> [TASK DESCRIPTION]: Output as a numbered list every line from the start of the entries through the line containing "on s'engage pour", inclusive, omitting blank lines.

> [EXTRACTED INFORMATION]:
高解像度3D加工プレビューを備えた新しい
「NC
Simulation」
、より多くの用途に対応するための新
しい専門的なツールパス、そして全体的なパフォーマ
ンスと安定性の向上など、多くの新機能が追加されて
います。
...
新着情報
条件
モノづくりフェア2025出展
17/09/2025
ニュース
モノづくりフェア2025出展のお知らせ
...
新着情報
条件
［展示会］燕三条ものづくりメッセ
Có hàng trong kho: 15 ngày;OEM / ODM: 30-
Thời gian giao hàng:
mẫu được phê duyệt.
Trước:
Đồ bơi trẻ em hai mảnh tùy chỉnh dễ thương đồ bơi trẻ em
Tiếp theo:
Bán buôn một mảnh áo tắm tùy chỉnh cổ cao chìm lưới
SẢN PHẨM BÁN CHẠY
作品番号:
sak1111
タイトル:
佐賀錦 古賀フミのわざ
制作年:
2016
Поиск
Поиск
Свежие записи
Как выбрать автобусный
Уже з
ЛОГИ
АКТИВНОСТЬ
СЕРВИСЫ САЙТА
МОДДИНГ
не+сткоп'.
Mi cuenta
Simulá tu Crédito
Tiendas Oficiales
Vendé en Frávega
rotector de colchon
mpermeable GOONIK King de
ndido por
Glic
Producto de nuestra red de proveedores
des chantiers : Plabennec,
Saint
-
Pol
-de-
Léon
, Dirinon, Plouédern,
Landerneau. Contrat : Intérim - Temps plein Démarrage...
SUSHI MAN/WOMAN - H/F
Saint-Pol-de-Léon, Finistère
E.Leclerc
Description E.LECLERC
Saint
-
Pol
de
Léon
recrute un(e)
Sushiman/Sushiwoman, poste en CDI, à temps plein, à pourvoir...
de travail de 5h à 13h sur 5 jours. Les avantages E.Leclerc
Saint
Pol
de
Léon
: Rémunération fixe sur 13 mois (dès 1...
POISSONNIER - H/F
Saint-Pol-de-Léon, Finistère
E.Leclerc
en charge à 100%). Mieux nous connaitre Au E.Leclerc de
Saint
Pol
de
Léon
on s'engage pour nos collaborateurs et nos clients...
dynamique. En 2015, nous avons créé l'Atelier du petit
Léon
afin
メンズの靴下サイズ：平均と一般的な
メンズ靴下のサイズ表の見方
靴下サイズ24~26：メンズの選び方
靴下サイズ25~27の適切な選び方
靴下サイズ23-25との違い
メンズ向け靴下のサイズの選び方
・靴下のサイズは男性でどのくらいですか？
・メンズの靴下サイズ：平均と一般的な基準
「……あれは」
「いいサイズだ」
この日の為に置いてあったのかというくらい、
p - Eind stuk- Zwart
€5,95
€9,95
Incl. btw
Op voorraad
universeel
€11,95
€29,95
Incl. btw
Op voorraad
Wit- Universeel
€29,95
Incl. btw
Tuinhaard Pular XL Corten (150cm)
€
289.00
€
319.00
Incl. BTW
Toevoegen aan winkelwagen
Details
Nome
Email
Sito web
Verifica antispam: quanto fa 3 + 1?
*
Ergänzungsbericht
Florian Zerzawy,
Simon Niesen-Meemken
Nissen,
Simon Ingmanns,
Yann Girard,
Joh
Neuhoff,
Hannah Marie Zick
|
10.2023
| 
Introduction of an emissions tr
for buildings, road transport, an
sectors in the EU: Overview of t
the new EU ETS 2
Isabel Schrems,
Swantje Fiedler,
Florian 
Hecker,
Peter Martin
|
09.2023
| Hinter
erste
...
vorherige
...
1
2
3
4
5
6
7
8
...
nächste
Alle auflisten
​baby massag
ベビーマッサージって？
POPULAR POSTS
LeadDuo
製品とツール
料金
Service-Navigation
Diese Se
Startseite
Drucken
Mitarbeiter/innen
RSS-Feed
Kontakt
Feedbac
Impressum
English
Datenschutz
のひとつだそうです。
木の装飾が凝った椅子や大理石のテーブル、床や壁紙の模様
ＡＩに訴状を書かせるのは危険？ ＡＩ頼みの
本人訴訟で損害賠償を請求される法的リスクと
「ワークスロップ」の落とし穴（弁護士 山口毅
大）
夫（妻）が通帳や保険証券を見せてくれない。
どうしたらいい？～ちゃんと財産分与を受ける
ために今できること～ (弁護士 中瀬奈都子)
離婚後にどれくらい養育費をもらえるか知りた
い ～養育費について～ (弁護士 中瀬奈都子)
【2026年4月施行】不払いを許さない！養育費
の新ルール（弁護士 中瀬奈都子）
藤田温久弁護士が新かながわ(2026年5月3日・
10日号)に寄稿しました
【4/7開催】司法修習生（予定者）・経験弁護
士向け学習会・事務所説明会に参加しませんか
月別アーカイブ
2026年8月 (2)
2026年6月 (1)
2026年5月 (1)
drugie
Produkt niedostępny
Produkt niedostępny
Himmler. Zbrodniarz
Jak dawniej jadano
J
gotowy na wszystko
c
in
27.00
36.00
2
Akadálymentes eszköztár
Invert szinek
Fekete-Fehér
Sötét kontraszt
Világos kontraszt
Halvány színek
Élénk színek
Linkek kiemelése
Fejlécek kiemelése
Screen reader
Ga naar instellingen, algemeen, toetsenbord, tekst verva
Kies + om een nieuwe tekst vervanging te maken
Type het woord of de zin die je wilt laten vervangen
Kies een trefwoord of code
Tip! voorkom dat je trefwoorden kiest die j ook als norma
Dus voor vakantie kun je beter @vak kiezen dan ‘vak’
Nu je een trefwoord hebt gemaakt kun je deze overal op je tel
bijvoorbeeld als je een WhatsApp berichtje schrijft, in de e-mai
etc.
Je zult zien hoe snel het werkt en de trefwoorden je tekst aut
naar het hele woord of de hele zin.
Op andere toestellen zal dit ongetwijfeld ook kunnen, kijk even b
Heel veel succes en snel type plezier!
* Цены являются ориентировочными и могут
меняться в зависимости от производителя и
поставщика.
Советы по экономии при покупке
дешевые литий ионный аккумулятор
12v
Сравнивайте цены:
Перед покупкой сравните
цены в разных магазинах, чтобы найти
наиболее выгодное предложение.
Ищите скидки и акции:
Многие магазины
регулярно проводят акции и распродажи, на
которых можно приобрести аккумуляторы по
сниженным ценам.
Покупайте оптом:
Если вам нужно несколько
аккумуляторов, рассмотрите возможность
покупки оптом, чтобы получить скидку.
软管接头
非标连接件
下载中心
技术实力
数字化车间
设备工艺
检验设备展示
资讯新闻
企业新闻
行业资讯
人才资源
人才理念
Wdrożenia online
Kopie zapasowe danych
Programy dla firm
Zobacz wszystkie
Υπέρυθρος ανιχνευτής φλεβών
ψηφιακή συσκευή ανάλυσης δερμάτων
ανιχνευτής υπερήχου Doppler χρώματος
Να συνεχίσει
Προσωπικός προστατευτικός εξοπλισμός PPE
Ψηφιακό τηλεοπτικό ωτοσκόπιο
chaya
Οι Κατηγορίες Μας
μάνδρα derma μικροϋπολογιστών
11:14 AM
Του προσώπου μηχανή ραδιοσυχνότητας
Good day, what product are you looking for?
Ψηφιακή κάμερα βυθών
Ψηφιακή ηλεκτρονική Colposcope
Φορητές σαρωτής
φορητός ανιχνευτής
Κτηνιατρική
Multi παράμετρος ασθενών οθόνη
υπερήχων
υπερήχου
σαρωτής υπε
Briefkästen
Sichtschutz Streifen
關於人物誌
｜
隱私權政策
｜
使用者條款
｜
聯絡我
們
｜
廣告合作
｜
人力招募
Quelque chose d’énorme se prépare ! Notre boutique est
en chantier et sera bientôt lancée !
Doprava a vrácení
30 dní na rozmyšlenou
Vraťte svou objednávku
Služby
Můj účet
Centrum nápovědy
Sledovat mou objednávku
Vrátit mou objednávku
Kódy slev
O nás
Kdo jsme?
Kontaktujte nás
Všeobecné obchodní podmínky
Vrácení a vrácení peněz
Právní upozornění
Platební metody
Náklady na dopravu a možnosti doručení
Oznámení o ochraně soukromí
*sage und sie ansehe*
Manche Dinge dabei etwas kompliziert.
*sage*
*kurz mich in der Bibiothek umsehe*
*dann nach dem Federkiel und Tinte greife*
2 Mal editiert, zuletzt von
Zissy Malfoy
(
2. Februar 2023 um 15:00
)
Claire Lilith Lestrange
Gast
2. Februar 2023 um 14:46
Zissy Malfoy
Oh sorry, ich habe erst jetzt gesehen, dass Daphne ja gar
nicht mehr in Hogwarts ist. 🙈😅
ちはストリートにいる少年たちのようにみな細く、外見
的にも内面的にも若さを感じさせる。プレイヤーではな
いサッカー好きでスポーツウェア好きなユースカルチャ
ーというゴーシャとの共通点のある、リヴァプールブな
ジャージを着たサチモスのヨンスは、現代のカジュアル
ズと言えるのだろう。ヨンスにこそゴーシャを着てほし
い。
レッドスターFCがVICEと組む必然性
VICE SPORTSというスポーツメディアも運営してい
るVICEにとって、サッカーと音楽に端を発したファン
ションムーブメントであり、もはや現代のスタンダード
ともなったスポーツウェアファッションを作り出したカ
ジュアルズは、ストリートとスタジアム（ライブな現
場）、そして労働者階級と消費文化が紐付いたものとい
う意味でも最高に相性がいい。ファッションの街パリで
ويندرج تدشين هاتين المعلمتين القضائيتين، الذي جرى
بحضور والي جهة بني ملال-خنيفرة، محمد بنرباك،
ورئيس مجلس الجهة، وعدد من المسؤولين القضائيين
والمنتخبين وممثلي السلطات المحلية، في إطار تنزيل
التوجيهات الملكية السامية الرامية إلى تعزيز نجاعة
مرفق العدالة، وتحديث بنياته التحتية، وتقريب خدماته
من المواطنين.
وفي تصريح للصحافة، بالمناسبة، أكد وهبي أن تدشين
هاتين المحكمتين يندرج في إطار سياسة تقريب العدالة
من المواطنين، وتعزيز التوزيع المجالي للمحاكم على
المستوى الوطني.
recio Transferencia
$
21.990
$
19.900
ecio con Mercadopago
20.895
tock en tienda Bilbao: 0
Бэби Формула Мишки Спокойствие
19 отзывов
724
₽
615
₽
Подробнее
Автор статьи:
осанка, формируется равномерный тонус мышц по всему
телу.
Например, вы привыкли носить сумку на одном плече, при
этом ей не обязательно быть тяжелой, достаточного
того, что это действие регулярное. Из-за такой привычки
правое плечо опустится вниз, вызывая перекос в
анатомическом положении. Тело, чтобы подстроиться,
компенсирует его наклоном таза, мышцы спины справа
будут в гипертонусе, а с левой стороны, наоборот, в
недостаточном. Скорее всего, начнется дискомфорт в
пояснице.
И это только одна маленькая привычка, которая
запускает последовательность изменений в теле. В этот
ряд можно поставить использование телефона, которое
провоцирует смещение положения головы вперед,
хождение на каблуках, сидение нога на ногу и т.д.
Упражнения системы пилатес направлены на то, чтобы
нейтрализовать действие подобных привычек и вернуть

> [OUTPUT FOR THIS EXERCISE]:
1. 高解像度3D加工プレビューを備えた新しい
2. 「NC
3. Simulation」
4. 、より多くの用途に対応するための新
5. しい専門的なツールパス、そして全体的なパフォーマ
6. ンスと安定性の向上など、多くの新機能が追加されて
7. います。
8. ...
9. 新着情報
10. 条件
11. モノづくりフェア2025出展
12. 17/09/2025
13. ニュース
14. モノづくりフェア2025出展のお知らせ
15. ...
16. 新着情報
17. 条件
18. ［展示会］燕三条ものづくりメッセ
19. Có hàng trong kho: 15 ngày;OEM / ODM: 30-
20. Thời gian giao hàng:
21. mẫu được phê duyệt.
22. Trước:
23. Đồ bơi trẻ em hai mảnh tùy chỉnh dễ thương đồ bơi trẻ em
24. Tiếp theo:
25. Bán buôn một mảnh áo tắm tùy chỉnh cổ cao chìm lưới
26. SẢN PHẨM BÁN CHẠY
27. 作品番号:
28. sak1111
29. タイトル:
30. 佐賀錦 古賀フミのわざ
31. 制作年:
32. 2016
33. Поиск
34. Поиск
35. Свежие записи
36. Как выбрать автобусный
37. Уже з
38. ЛОГИ
39. АКТИВНОСТЬ
40. СЕРВИСЫ САЙТА
41. МОДДИНГ
42. не+сткоп'.
43. Mi cuenta
44. Simulá tu Crédito
45. Tiendas Oficiales
46. Vendé en Frávega
47. rotector de colchon
48. mpermeable GOONIK King de
49. ndido por
50. Glic
51. Producto de nuestra red de proveedores
52. des chantiers : Plabennec,
53. Saint
54. -
55. Pol
56. -de-
57. Léon
58. , Dirinon, Plouédern,
59. Landerneau. Contrat : Intérim - Temps plein Démarrage...
60. SUSHI MAN/WOMAN - H/F
61. Saint-Pol-de-Léon, Finistère
62. E.Leclerc
63. Description E.LECLERC
64. Saint
65. -
66. Pol
67. de
68. Léon
69. recrute un(e)
70. Sushiman/Sushiwoman, poste en CDI, à temps plein, à pourvoir...
71. de travail de 5h à 13h sur 5 jours. Les avantages E.Leclerc
72. Saint
73. Pol
74. de
75. Léon
76. : Rémunération fixe sur 13 mois (dès 1...
77. POISSONNIER - H/F
78. Saint-Pol-de-Léon, Finistère
79. E.Leclerc
80. en charge à 100%). Mieux nous connaitre Au E.Leclerc de
81. Saint
82. Pol
83. de
84. Léon
85. on s'engage pour nos collaborateurs et nos clients...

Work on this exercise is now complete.